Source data
-- Opening Marker --
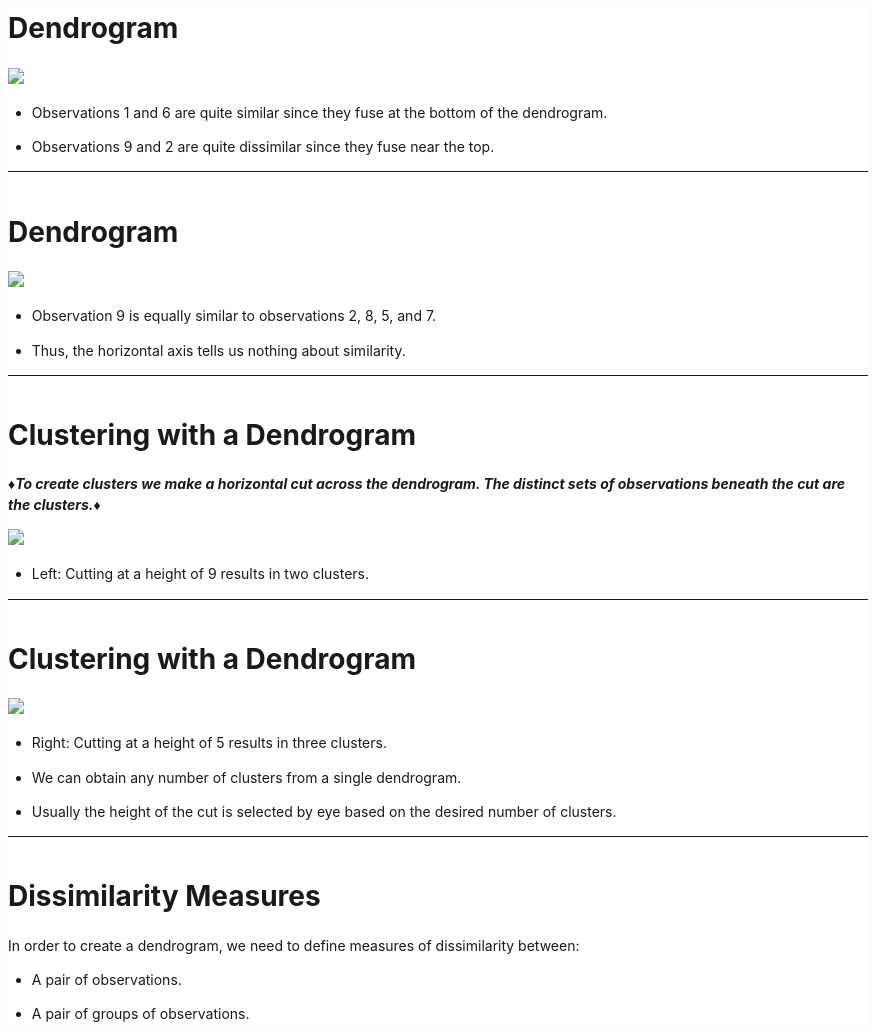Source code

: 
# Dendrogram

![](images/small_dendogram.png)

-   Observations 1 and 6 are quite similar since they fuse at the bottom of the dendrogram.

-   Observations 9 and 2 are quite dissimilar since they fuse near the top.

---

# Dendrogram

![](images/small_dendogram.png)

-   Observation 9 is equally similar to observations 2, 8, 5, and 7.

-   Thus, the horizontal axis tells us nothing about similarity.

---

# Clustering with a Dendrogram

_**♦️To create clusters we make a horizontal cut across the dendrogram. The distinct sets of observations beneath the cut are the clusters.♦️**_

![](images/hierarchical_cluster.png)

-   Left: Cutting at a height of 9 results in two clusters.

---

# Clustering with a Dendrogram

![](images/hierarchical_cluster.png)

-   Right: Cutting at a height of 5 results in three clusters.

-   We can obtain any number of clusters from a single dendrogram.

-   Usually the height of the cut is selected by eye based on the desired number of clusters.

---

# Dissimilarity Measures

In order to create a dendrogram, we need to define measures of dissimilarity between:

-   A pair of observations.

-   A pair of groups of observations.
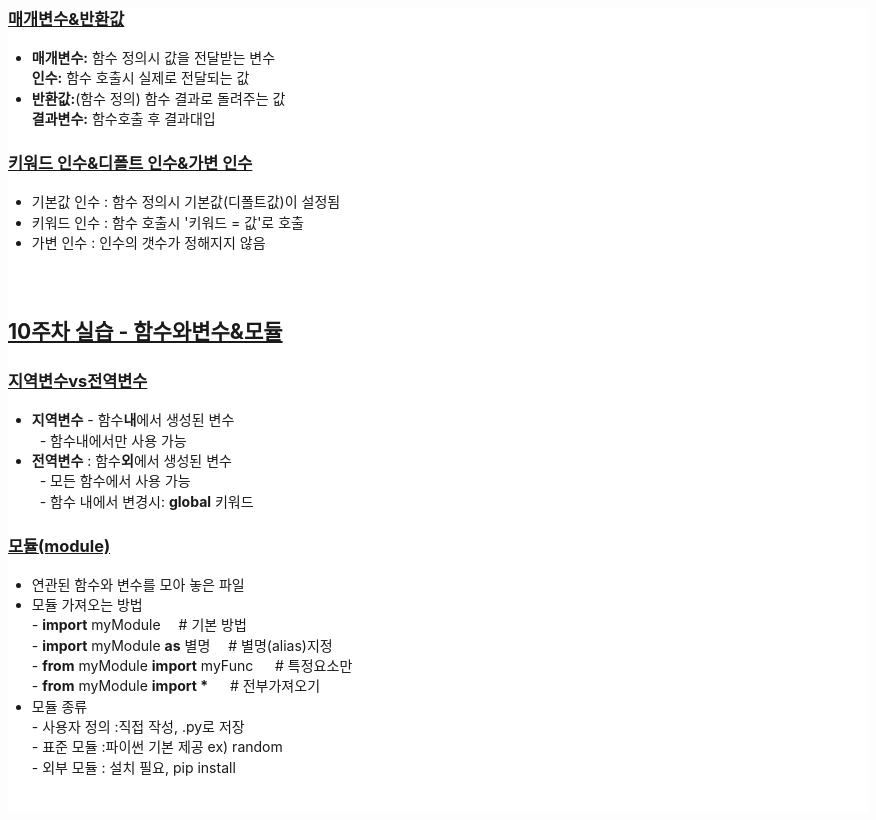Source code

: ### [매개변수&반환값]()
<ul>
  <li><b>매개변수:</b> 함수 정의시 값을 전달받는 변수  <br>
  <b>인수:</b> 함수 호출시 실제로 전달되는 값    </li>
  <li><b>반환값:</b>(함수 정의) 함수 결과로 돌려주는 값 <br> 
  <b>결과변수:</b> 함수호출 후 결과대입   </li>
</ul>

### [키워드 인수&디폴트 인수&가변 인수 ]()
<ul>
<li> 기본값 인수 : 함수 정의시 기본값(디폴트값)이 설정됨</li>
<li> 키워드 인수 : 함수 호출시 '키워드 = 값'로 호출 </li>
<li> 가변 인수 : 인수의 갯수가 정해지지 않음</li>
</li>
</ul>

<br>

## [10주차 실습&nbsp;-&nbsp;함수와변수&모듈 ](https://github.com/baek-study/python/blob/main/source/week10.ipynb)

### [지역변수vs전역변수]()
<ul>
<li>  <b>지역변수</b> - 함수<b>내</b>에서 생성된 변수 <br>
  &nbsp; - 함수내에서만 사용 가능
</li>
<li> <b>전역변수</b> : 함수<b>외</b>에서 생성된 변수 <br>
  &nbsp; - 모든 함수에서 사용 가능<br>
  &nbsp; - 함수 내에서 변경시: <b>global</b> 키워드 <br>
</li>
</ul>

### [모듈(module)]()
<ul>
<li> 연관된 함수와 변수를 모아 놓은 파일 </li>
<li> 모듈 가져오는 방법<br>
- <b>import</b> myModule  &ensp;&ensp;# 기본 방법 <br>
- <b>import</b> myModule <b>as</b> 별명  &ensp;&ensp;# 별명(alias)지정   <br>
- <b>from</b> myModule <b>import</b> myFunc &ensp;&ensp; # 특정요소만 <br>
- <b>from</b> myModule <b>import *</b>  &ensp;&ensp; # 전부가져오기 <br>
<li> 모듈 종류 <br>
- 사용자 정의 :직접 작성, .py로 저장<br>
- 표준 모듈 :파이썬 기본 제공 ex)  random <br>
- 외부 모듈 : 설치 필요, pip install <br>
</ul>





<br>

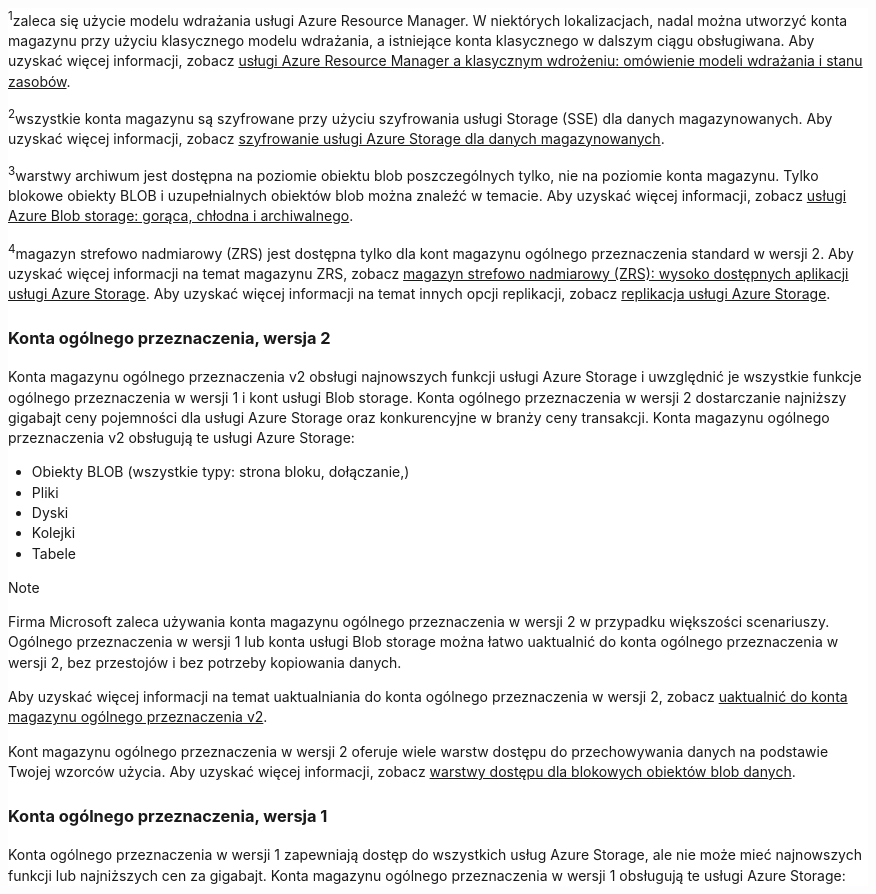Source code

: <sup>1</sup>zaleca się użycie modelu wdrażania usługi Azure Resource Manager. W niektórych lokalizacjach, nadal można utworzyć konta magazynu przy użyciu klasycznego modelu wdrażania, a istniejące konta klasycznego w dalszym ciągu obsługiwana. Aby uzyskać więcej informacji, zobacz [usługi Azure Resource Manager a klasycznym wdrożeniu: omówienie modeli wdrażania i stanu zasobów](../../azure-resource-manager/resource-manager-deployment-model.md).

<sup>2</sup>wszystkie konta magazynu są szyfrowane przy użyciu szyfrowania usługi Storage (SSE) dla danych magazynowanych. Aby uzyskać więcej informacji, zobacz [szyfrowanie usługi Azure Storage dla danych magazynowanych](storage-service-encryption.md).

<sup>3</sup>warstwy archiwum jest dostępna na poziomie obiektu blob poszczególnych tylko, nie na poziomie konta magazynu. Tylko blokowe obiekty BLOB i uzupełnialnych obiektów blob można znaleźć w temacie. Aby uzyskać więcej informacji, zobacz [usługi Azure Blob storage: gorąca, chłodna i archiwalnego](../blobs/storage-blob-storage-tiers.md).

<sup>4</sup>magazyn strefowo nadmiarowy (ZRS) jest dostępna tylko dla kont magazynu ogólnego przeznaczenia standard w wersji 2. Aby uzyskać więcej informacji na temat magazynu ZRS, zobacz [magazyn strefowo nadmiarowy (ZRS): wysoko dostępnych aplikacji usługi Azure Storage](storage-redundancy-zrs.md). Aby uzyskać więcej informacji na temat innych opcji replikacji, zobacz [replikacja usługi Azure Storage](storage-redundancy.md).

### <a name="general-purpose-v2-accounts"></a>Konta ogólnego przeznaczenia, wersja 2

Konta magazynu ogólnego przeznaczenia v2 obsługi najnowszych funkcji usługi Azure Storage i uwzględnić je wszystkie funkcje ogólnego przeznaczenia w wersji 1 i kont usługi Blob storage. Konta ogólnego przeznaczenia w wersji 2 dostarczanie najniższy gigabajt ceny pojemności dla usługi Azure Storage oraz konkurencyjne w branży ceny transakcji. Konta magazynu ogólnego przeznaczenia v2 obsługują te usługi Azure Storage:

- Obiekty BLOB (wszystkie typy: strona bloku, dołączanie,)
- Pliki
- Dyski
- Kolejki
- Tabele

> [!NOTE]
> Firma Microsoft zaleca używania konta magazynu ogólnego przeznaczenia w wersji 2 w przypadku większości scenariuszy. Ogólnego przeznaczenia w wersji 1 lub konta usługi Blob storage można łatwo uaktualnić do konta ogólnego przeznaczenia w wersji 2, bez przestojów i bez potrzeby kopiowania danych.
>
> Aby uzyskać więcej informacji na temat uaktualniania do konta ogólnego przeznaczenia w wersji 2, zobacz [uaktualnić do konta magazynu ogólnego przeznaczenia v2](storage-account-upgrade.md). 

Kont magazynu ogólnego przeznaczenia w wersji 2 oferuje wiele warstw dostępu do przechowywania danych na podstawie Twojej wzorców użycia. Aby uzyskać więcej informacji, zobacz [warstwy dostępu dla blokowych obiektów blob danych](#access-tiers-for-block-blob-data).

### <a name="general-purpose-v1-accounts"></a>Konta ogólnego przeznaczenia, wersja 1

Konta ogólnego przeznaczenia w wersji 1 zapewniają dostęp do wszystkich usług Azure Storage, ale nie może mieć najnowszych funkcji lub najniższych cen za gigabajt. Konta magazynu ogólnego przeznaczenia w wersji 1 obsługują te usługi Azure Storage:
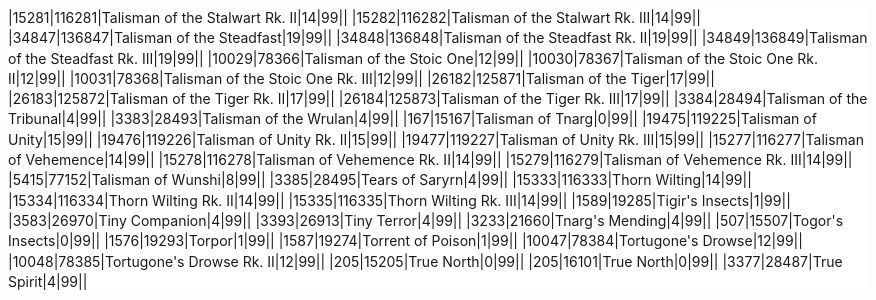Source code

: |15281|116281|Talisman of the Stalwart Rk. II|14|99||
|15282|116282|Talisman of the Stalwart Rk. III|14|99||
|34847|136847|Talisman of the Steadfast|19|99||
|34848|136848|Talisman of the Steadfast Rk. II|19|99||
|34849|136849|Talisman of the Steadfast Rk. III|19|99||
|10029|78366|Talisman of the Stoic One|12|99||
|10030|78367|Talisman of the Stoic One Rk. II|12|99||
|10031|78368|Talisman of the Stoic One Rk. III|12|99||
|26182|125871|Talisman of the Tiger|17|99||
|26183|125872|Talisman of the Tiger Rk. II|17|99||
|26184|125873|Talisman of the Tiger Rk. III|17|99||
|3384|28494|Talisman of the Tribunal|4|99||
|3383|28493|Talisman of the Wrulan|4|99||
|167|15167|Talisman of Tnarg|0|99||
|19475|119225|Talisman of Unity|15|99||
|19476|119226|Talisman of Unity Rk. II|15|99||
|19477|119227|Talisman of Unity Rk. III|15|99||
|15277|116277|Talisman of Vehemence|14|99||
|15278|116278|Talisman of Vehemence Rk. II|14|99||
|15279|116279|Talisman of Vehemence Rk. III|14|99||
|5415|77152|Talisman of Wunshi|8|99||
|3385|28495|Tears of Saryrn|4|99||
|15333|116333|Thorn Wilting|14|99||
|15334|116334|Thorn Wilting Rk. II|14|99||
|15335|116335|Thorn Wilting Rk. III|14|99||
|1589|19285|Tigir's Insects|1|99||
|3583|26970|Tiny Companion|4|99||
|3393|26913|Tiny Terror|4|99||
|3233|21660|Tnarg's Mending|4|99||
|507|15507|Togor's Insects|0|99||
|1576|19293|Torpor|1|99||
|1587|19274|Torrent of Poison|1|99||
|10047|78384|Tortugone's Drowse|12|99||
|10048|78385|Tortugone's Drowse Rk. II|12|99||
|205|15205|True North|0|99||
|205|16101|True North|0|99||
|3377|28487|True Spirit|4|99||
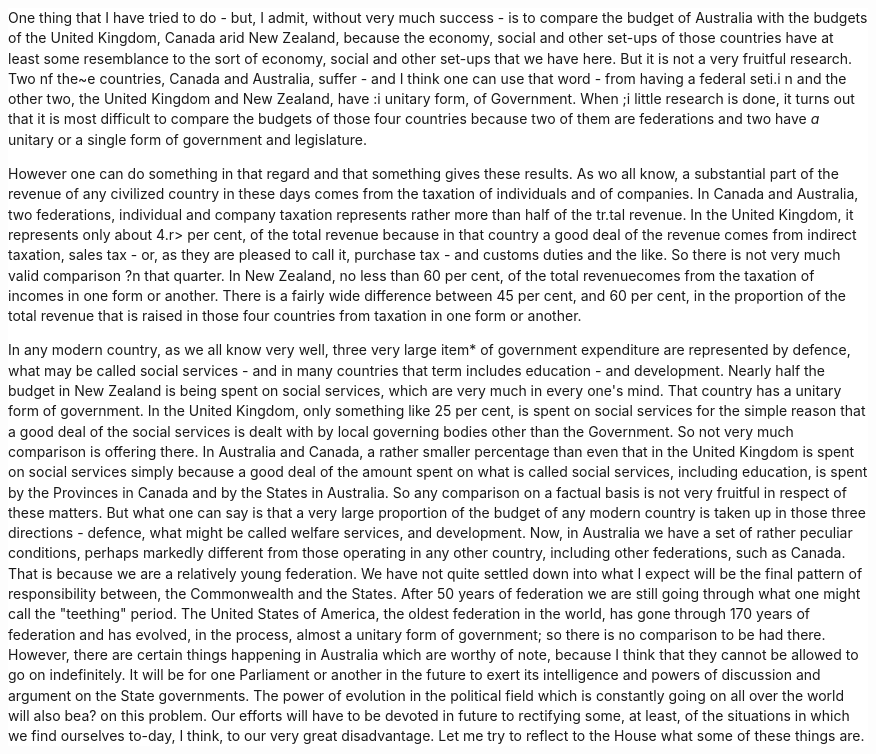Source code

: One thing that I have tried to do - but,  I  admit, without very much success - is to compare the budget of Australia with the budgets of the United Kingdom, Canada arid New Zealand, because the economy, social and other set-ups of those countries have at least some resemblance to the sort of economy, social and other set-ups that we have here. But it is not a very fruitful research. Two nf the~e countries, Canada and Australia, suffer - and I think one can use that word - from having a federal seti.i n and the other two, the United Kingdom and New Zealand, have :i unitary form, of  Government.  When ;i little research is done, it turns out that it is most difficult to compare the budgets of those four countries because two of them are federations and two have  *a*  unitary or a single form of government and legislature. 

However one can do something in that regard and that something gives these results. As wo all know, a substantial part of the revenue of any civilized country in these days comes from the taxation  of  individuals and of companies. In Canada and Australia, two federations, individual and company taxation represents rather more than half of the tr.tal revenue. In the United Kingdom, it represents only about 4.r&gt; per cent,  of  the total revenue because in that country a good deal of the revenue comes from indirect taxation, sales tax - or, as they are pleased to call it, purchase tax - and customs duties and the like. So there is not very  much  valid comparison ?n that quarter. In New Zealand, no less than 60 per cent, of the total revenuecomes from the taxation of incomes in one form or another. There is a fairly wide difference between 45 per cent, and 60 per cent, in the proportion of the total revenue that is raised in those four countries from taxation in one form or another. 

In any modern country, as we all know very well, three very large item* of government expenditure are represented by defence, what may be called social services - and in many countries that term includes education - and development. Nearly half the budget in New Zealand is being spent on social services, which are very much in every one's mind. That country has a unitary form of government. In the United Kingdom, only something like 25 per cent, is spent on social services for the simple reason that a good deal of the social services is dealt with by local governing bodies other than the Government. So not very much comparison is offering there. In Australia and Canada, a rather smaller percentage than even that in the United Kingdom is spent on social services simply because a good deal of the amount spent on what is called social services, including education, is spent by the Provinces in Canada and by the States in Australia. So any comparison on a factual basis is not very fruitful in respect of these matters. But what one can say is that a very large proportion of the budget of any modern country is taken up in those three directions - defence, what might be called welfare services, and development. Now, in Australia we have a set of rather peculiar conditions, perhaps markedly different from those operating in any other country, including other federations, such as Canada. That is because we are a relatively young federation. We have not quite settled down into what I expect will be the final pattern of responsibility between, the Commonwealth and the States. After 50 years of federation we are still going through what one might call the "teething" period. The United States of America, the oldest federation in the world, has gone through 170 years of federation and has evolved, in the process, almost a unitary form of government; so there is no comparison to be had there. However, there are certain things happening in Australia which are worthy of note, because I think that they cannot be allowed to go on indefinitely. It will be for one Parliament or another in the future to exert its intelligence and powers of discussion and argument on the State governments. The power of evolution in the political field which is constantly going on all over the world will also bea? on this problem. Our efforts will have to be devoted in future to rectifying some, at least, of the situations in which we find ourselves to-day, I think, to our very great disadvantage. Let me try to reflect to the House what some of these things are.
-- Closing Marker --
Exercise directions: Copy exactly what appears in the entries, beginning with the first line and ending with the line that has "a single dendrogram.", but not the pictures.

Completed exercise:
Source code

: 
# Dendrogram

![](images/small_dendogram.png)

-   Observations 1 and 6 are quite similar since they fuse at the bottom of the dendrogram.

-   Observations 9 and 2 are quite dissimilar since they fuse near the top.

---

# Dendrogram

![](images/small_dendogram.png)

-   Observation 9 is equally similar to observations 2, 8, 5, and 7.

-   Thus, the horizontal axis tells us nothing about similarity.

---

# Clustering with a Dendrogram

_**♦️To create clusters we make a horizontal cut across the dendrogram. The distinct sets of observations beneath the cut are the clusters.♦️**_

![](images/hierarchical_cluster.png)

-   Left: Cutting at a height of 9 results in two clusters.

---

# Clustering with a Dendrogram

![](images/hierarchical_cluster.png)

-   Right: Cutting at a height of 5 results in three clusters.

-   We can obtain any number of clusters from a single dendrogram.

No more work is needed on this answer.